Our paper describes the first provably-efficient algorithm for determining protein structures de novo, solely from experimental data. We show how the global nature of a certain kind of NMR data provides quantifiable complexity-theoretic benefits, allowing us to classify our algorithm as running in polynomial time. While our algorithm uses NMR data as input, it is the first polynomial-time algorithm to compute high-resolution structures de novo using any experimentally-recorded data, from either NMR spectroscopy or X-Ray crystallography. Improved algorithms for protein structure determination are needed, because currently, the process is expensive and time-consuming. In our algorithm, RDC (residual dipolar coupling) data, which gives global restraints on the orientation of internuclear bond vectors, is used in conjunction with very sparse NOE data to obtain a polynomial-time algorithm for protein structure determination.
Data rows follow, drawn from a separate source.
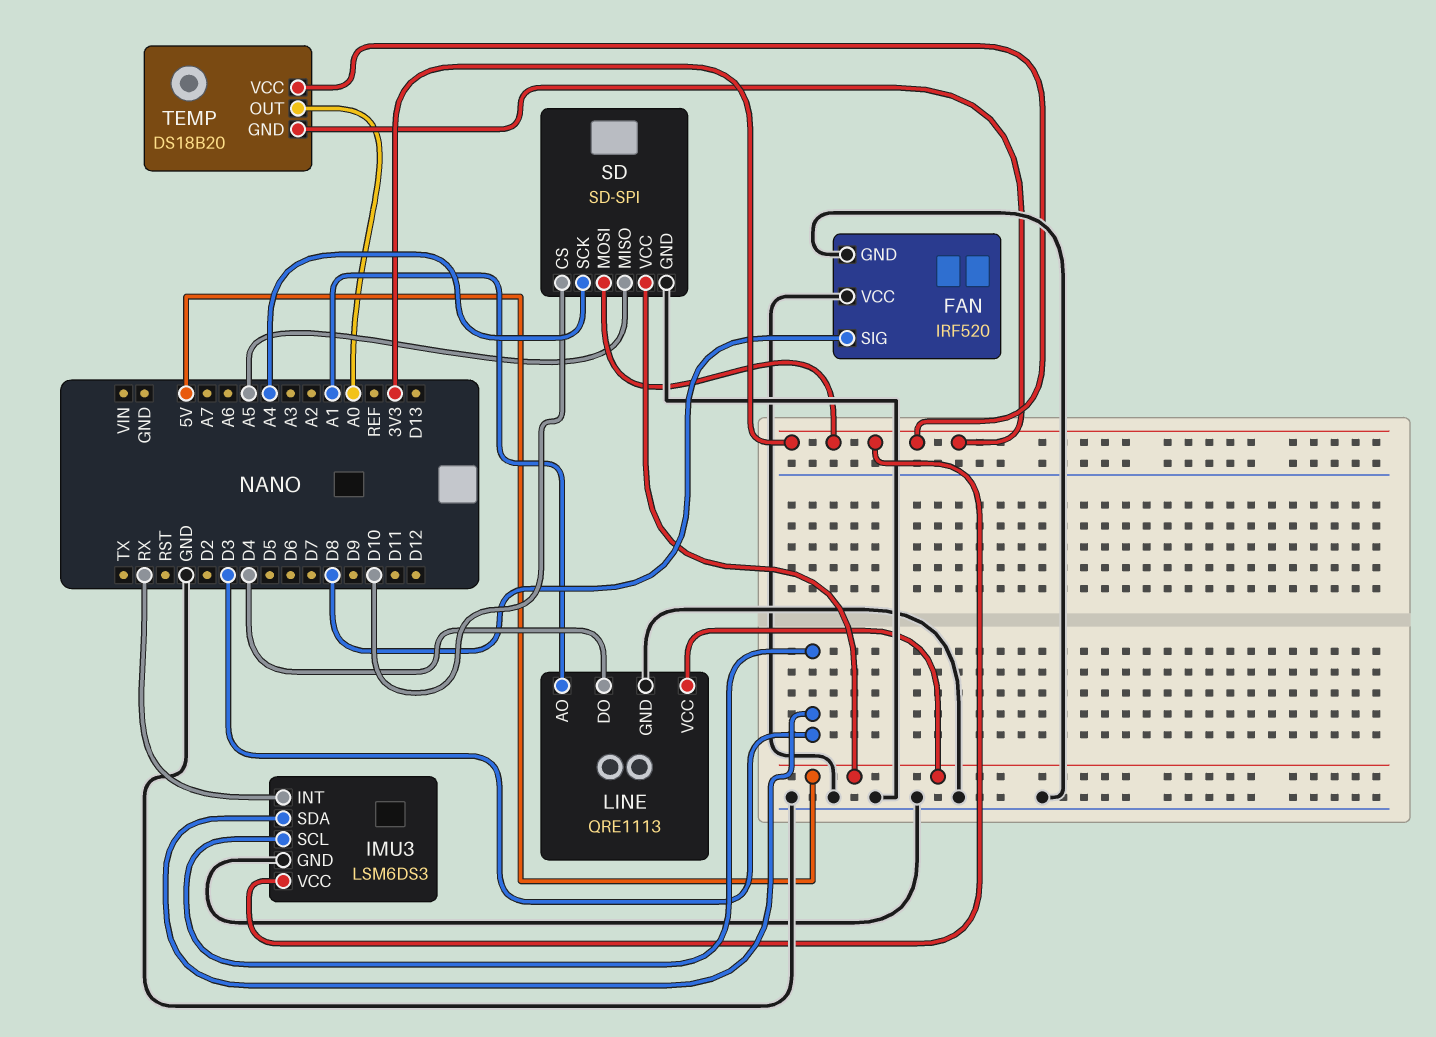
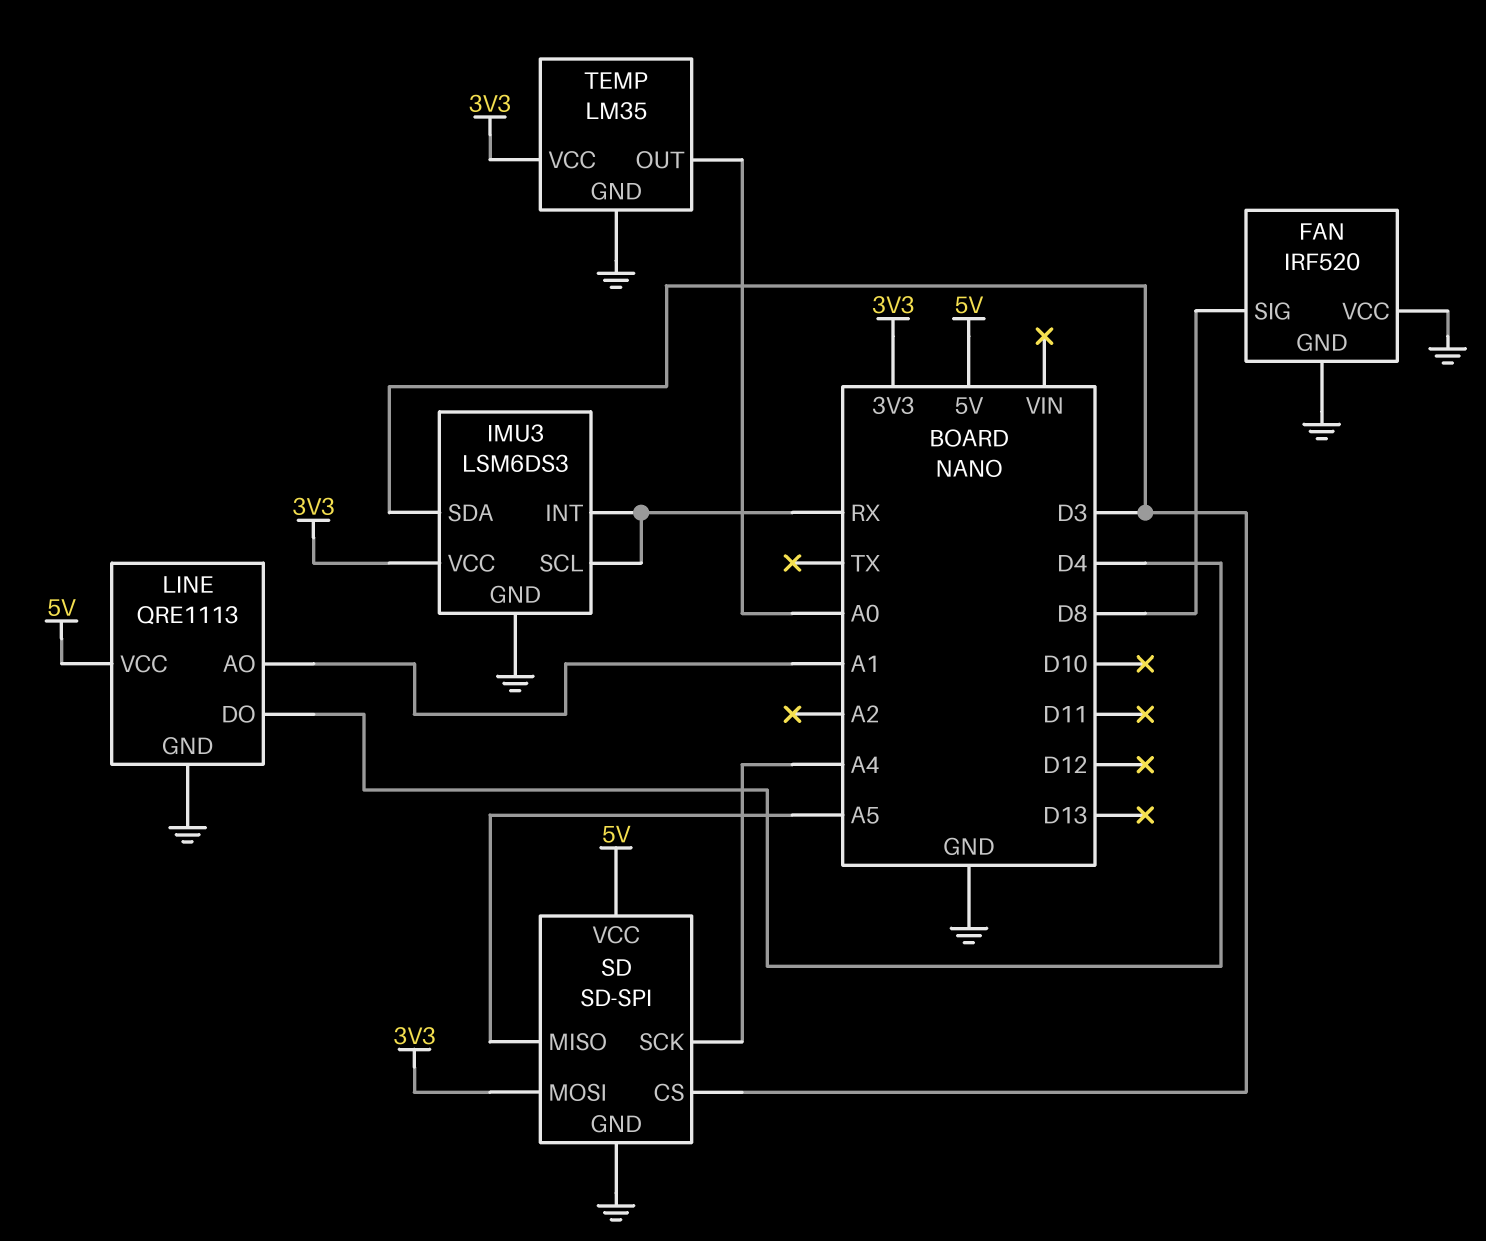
IMU3 pin SCL: D3 -> RX
SD pin CS: D10 -> D3
TEMP: DS18B20 -> LM35
TEMP pin GND: 3V3 -> GND

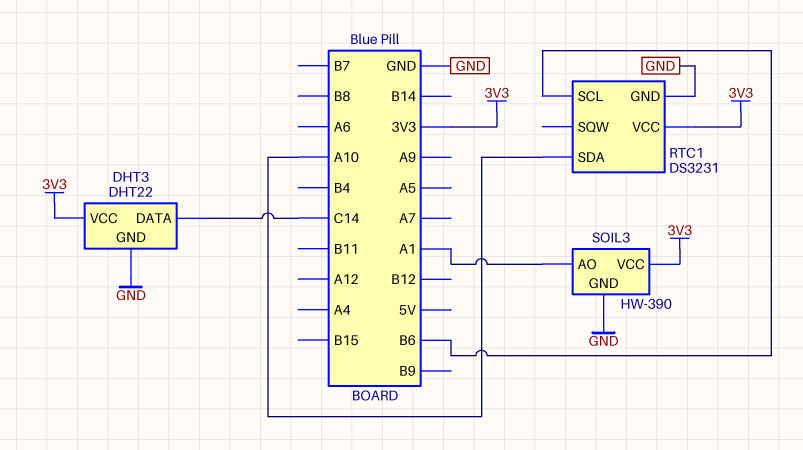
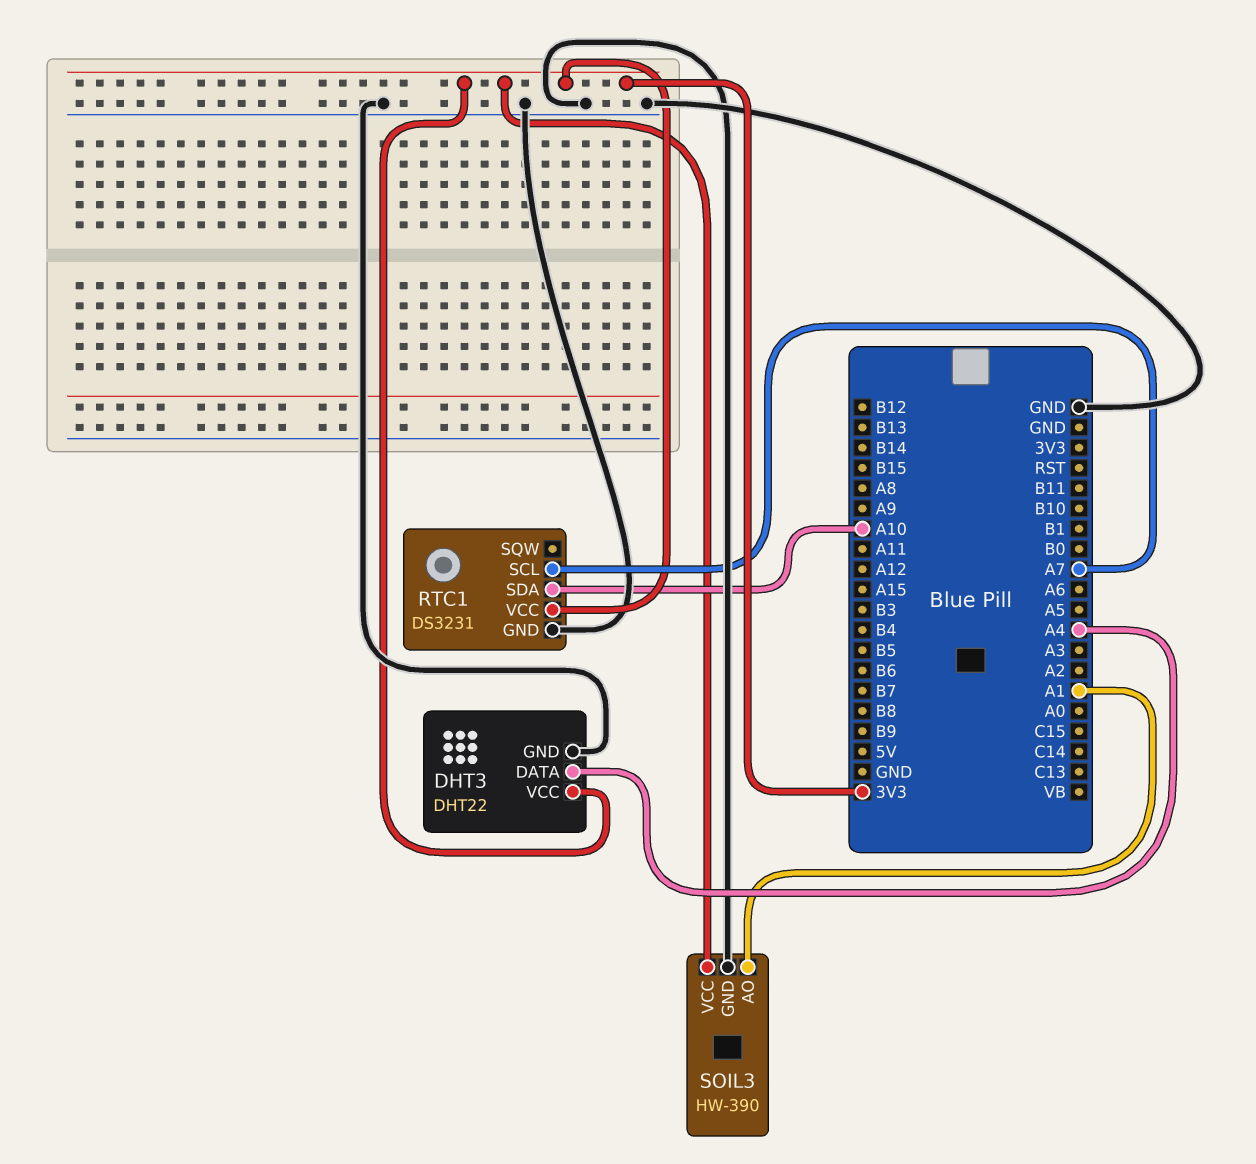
DHT3 pin DATA: C14 -> A4
RTC1 pin SCL: B6 -> A7

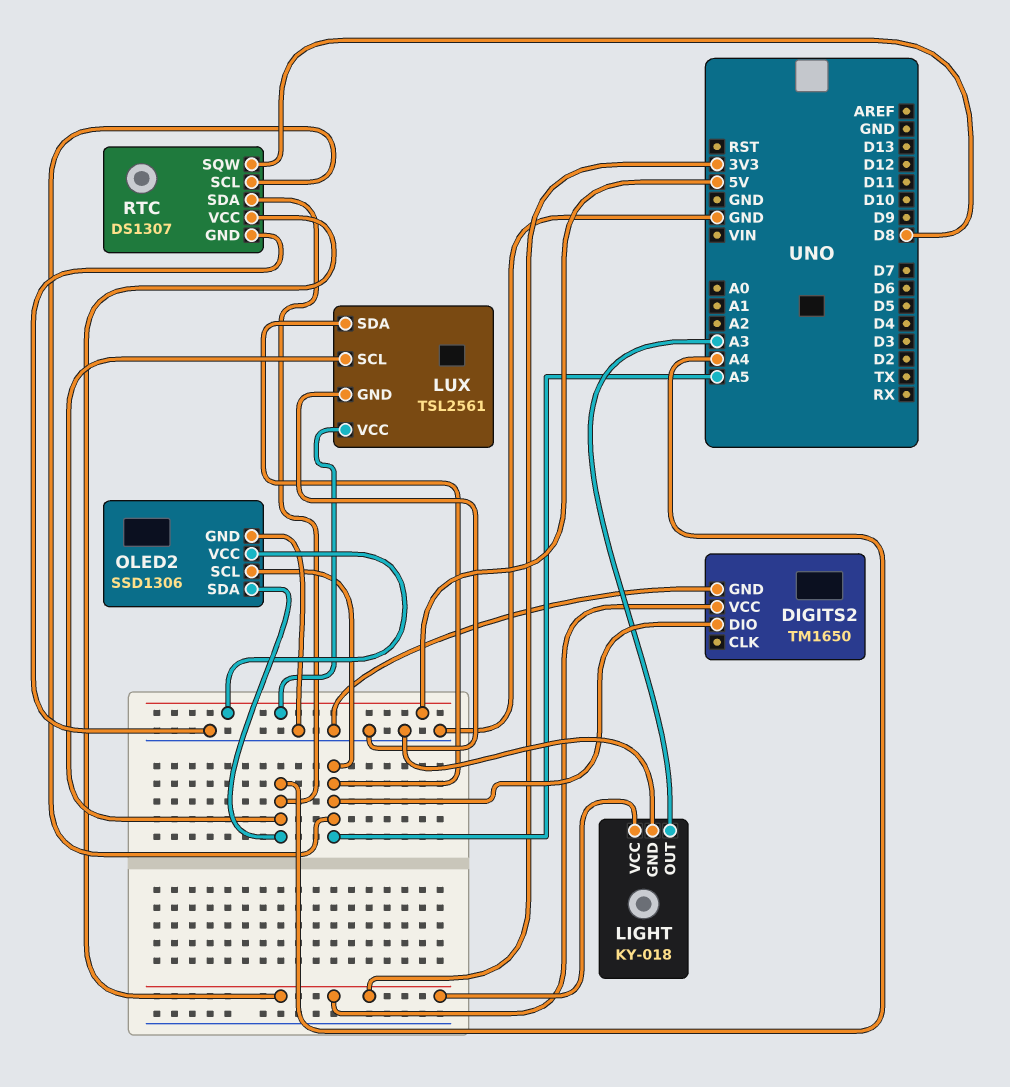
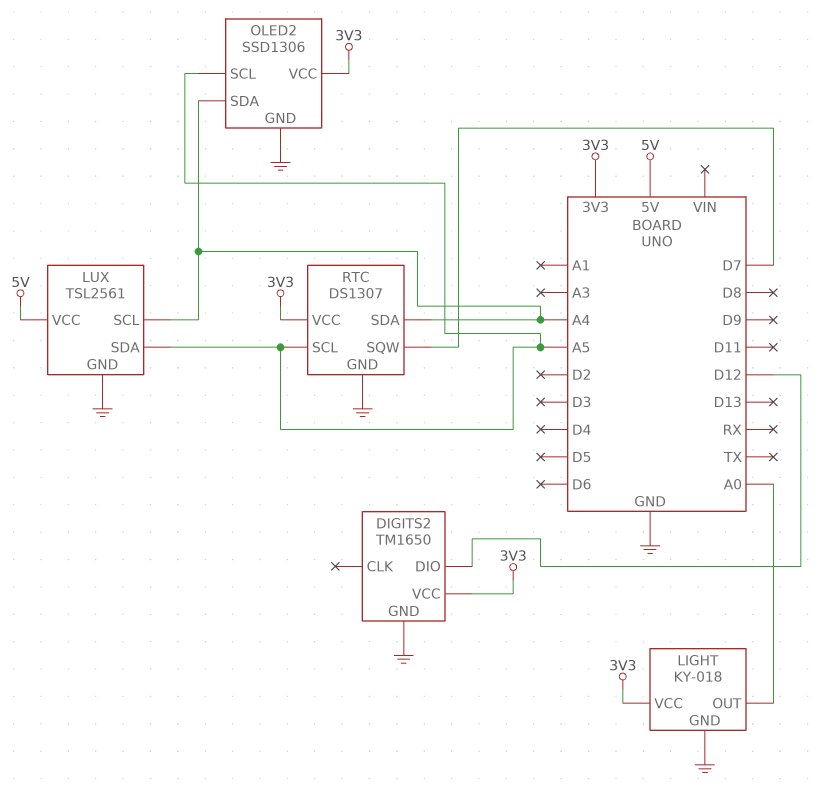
DIGITS2 pin DIO: A5 -> D12
LIGHT pin OUT: A3 -> A0
OLED2 pin VCC: 5V -> 3V3
RTC pin SQW: D8 -> D7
An implementation of our algorithm has been applied to 6 different real biological NMR data sets recorded for 3 proteins. Our algorithm is combinatorially precise, polynomial-time, and uses much less NMR data to produce results that are as good or better than previous approaches in terms of accuracy of the computed structure as well as running time. In practice approaches such as restrained molecular dynamics and simulated annealing, which lack both combinatorial precision and guarantees on running time and solution quality, are commonly used. Our results show that by using a different "slice" of the data, an algorithm that is polynomial time and that has guarantees about solution quality can be obtained. We believe that our techniques can be. extended and generalized for other structure-determination problems such as computing side-chain conformations and the structure of nucleic acids from experimental data.